Saturday, October 18, 2008

Your Black World: Race Has Affected The 2008 Presidential Election

Race Has Affected the 2008 Presidential Election
By: Prof. Michael Eric Dyson


Educated white voters followed suit, though Obama has had a far more difficult time effectively wooing working class white voters.

That has to do in large part with the effective, if cynical, effort of conservative activists to falsely paint Obama as an unpatriotic figure who pals around with terrorists because he is secretly a Muslim. The manipulation of the public image of Obama as a subversive presence who hates the nation rests on racially coded inferences about unreliable blackness as it tinges the face of American politics. Few quarters in American life have been tolerant of the complex black identities that constitute African American communities.
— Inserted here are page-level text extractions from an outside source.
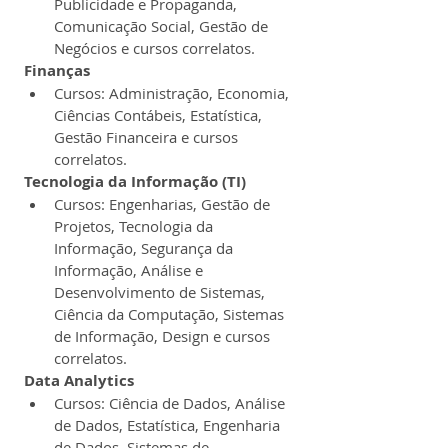
Publicidade e Propaganda, 
Comunicação Social, Gestão de 
Negócios e cursos correlatos.
Finanças
Cursos: Administração, Economia, 
Ciências Contábeis, Estatística, 
Gestão Financeira e cursos 
correlatos.
Tecnologia da Informação (TI)
Cursos: Engenharias, Gestão de 
Projetos, Tecnologia da 
Informação, Segurança da 
Informação, Análise e 
Desenvolvimento de Sistemas, 
Ciência da Computação, Sistemas 
de Informação, Design e cursos 
correlatos.
Data Analytics
Cursos: Ciência de Dados, Análise 
de Dados, Estatística, Engenharia 
de Dados, Sistemas de 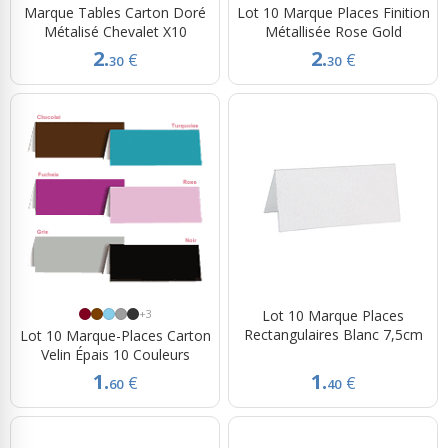
Marque Tables Carton Doré
Lot 10 Marque Places Finition
Métalisé Chevalet X10
Métallisée Rose Gold
2.
2.
€
€
30
30
+3
Lot 10 Marque Places
Rectangulaires Blanc 7,5cm
Lot 10 Marque-Places Carton
Velin Épais 10 Couleurs
1.
1.
€
€
60
40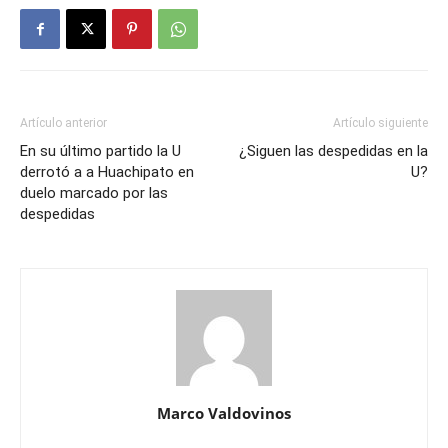
Artículo anterior
Artículo siguiente
En su último partido la U
¿Siguen las despedidas en la
derrotó a a Huachipato en
U?
duelo marcado por las
despedidas
Marco Valdovinos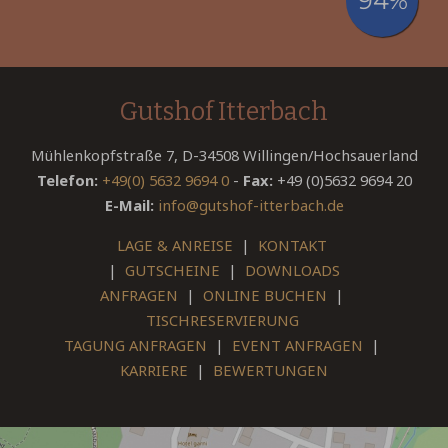
Gutshof Itterbach
Mühlenkopfstraße 7, D-34508 Willingen/Hochsauerland
Telefon:
+49(0) 5632 9694 0
-
Fax:
+49 (0)5632 9694 20
E-Mail:
info@gutshof-itterbach.de
LAGE & ANREISE
|
KONTAKT
|
GUTSCHEINE
|
DOWNLOADS
ANFRAGEN
|
ONLINE BUCHEN
|
TISCHRESERVIERUNG
TAGUNG ANFRAGEN
|
EVENT ANFRAGEN
|
KARRIERE
|
BEWERTUNGEN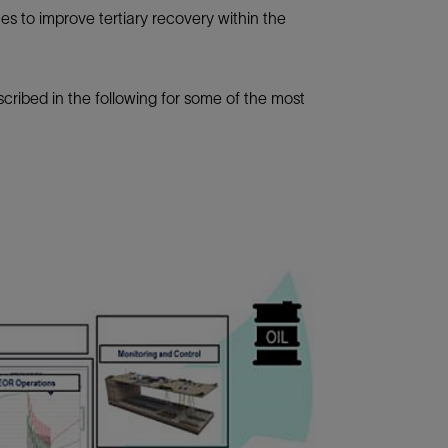
 to improve tertiary recovery within the
scribed in the following for some of the most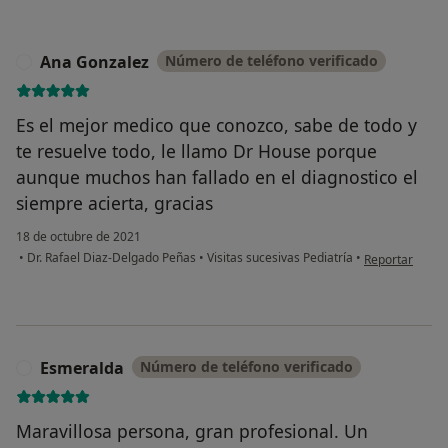
Ana Gonzalez
Número de teléfono verificado
A
Es el mejor medico que conozco, sabe de todo y
te resuelve todo, le llamo Dr House porque
aunque muchos han fallado en el diagnostico el
siempre acierta, gracias
18 de octubre de 2021
en opinión del
•
Dr. Rafael Diaz-Delgado Peñas
•
Visitas sucesivas Pediatría
•
Reportar
Esmeralda
Número de teléfono verificado
E
Maravillosa persona, gran profesional. Un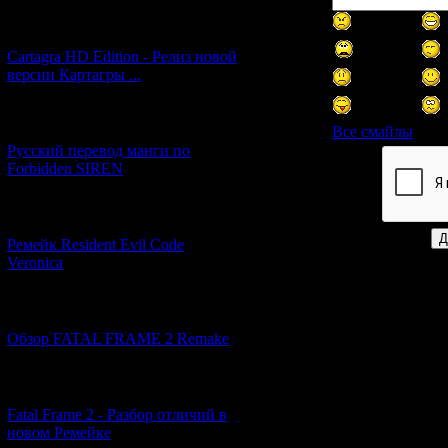
[27.06.2026] (4)
Cartagra HD Edition - Релиз новой
версии Картагры ...
[21.06.2026] (6)
Все смайлы
Русский перевод манги по
Forbidden SIREN
Код *:
[07.06.2026] (2)
Ремейк Resident Evil Code
Veronica
[19.04.2026] (28)
Обзор FATAL FRAME 2 Remake
[10.04.2026] (19)
Fatal Frame 2 - Разбор отличий в
новом Ремейке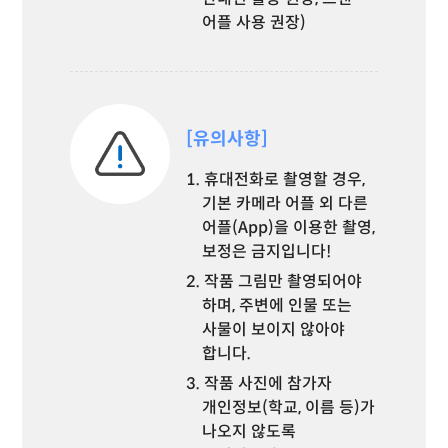
어플 사용 권장)
[유의사항]
1. 휴대전화로 촬영할 경우,
기본 카메라 어플 외 다른
어플(App)을 이용한 촬영,
보정은 금지입니다!
2. 작품 그림만 촬영되어야
하며, 주변에 인물 또는
사물이 보이지 않아야
합니다.
3. 작품 사진에 참가자
개인정보(학교, 이름 등)가
나오지 않도록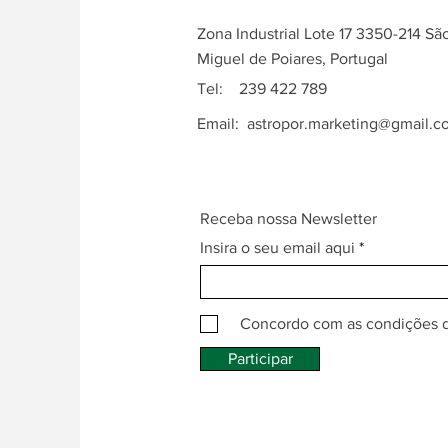
Zona Industrial Lote 17 3350-214 Sã
Miguel de Poiares, Portugal
Tel: 239 422 789
Email:
astropor.marketing@gmail.c
Receba nossa Newsletter
Insira o seu email aqui
Concordo com as condições 
Participar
As a result, a punishing and narrow range of stereotypes have obscured the fact that black struggle for social equality and racial justice was never antithetical to the best interests of the nation. Because black people loved the nation so much, they fought hard to make sure that it lived up to the true meaning of its creed, as Martin Luther King said.

Barack Obama represents both the maturing of black American politics, and the increased willingness of significant portions of the white population to embrace a worthy black presidential candidate. Whether that is sufficient to propel Obama to the presidency remains to be seen. Still I am cautiously hopeful that it is.